For the past three decades, most research in information retrieval has assumed a ranked retrieval model, in which a query returns a ranking of corpus documents by their estimated relevance to this query. This model maps to the familiar user interface of most commercial and academic search engines.
Despite its popularity, the ranked retrieval model suffers because it does not provide a clear split between relevant and irrelevant documents. This weakness makes it impossible to obtain even basic analysis of the query results, such as the number of relevant documents, let alone a more complicated one, such as the result quality.
In contrast, a set retrieval model partitions the corpus into two subsets of documents: those that are considered relevant, and those that are not. A set retrieval model does not rank the retrieved documents; instead, it establishes a clear split between documents that are in and out of the retrieved set. As a result, set retrieval models enable rich analysis of query results, which can then be applied to improve user experience.
Armed with a set retrieval framework, we revisit query clarity, an information gain measure introduced by Cronen-Townsend and Croft in 2002 to predict the ambiguity of a query against an information retrieval system. While Cronen-Townsend and Croft offered evidence in support of query clarity as a measure, subsequent research by Turpin and Hersh in 2004 showed a lack of correlation between clarity scores and user performance.

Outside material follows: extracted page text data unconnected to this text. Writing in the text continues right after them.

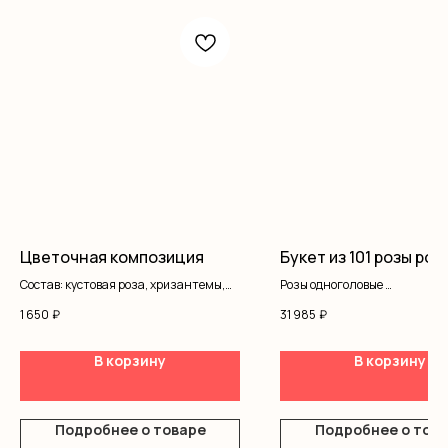
Цветочная композиция
Букет из 101 розы рос
Состав: кустовая роза, хризантемы,
Розы одноголовые
писташ, гипсофила, коробка, оазис
Оформление
1 650
₽
31 985
₽
В корзину
В корзину
Подробнее о товаре
Подробнее о тов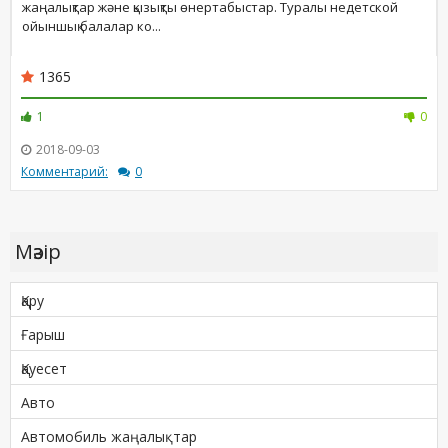
жаңалықтар және қызықты өнертабыстар. Туралы недетской
ойыншық балалар ко...
1365
1
0
2018-09-03
Комментарий:
0
Мәзір
Қару
Ғарыш
Қауесет
Авто
Автомобиль жаңалықтар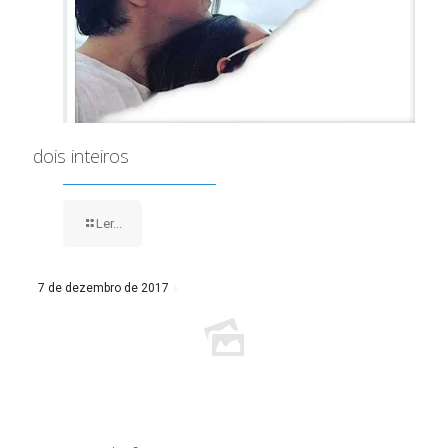
dois inteiros
Ler...
7 de dezembro de 2017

We claim that query clarity is an effective measure, but that it needs to be revised to leverage a set retrieval model. We present a normalized clarity score that measures the clarity of a query result set relative to other document sets of its size. We discuss theoretical results about the distribution of normalized clarity, preliminary evidence in favor of normalized clarity as a tool to measure query quality, and applications of normalized clarity to interactive information retrieval.

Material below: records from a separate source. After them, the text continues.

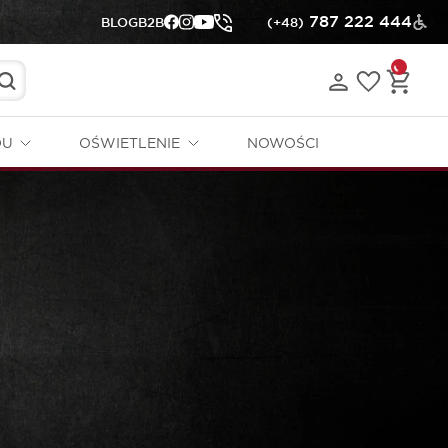
787 222 444
BLOG
B2B
(+48)
DU
OŚWIETLENIE
NOWOŚCI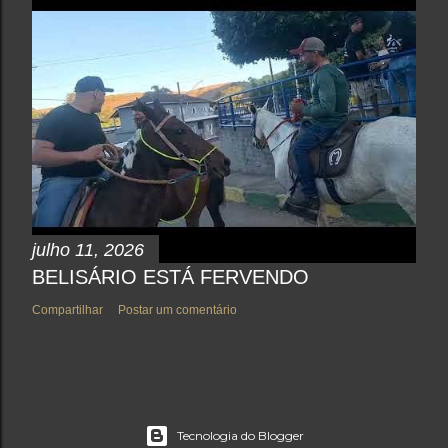
julho 11, 2026
BELISÁRIO ESTÁ FERVENDO
Compartilhar
Postar um comentário
Tecnologia do Blogger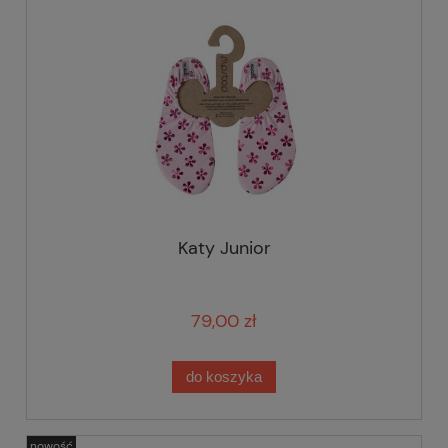
Katy Junior
79,00 zł
do koszyka
nowość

Cronen-Townsend, S. and W. B. Croft, W. B. Quantifying query ambiguity. In Proc. of Human Language Technology 2002, pages 94--98, March 2002.
Turpin, A. and Hersh, W. Do clarity scores for queries correlate with user performance?. In Proceedings of the 15th Australasian Database Conference - Volume 27 (Dunedin, New Zealand). K. Schewe and H. Williams, Eds. ACM International Conference Proceeding Series, vol. 52. Australian Computer Society, Darlinghurst, Australia, 85-91, 2004.